CAF to the rescue
Govt signs multi- million dollar loan agreement
The Government of Barbados and the Development Bank of Latin America, better known by the Spanish acronym CAF, today signed two agreements covering, in one instance, a US$50 million policy-based loan and, in the other, technical cooperation between the two parties.
Prime Minister Freundel Stuart signed on behalf of Barbados while Executive President Enrique Garcia did so on behalf of the Caracas, Venezuela-headquartered CAF. It is the first loan Barbados is receiving since becoming a full CAF member last September.
In remarks at the signing ceremony this morning, Stuart said the loan was “in support of the Barbados Growth and Development Strategy 2013-2010 (and also) . . . . enables Barbados to fund the shares in CAF to the level of 3,522 Series ‘C’ shares and to create an additional financing option in order to assist Barbados in its development process”.
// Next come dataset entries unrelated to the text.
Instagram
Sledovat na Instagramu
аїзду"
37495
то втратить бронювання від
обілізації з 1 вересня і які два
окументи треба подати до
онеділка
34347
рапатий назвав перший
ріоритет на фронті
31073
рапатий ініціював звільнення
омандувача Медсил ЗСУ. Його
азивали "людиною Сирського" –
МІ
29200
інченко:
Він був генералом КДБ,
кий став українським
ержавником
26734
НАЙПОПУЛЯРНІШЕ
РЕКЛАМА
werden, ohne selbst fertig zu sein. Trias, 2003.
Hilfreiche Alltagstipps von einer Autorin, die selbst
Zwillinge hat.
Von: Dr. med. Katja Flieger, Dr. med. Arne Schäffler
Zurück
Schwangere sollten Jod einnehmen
Policy-based loans (PBLs) are fast-disbursing instruments which generally provide budgetary support. According to an explanation provided in a document by the Caribbean Development Bank which offers similar financing, “the size of the PBL is related to the financing gap that needs to be closed to achieve the objectives of the medium term fiscal and/or debt sustainability and sector reforms . . . . ”
Garcia said the signing of the agreements with Barbados reflected “a sense of commitment by the bank to the country”. Saying Barbados could count on CAF’s support for many years to come, he added the bank was ready and willing to support the island’s “many initiatives”.
“On the other side, we also will support the country through our knowledge-based capacity,” he added. “And, of course, in the purpose of strengthening the regional integration efforts, we look forward to this relationship.”
Speaking after signing ceremony, Minister of Finance and Economic Affairs Chris Sinckler said the relationship with CAF provided an opportunity for Barbados to source financing at “very highly concessionary rates”.
“ . . . . Given our debt profile which is at a place where we don’t want it to be and we want to bring it down, we need to, wherever possible when necessary to contract debt, that it be done at a cost that makes sense,” Sinckler added.
He went on: “The open private capital markets are very harsh for countries such as Barbados and many across the world. You borrow at very high risk premiums based on what your credit rating is and based on what is happening in your economy, and this provides an opportunity for us to access substantial resources at very highly concessionary interest rates that benefit Barbados.
“It also allows us to access resources that are predominantly geared towards infrastructural development and that is what we want to do in Barbados.”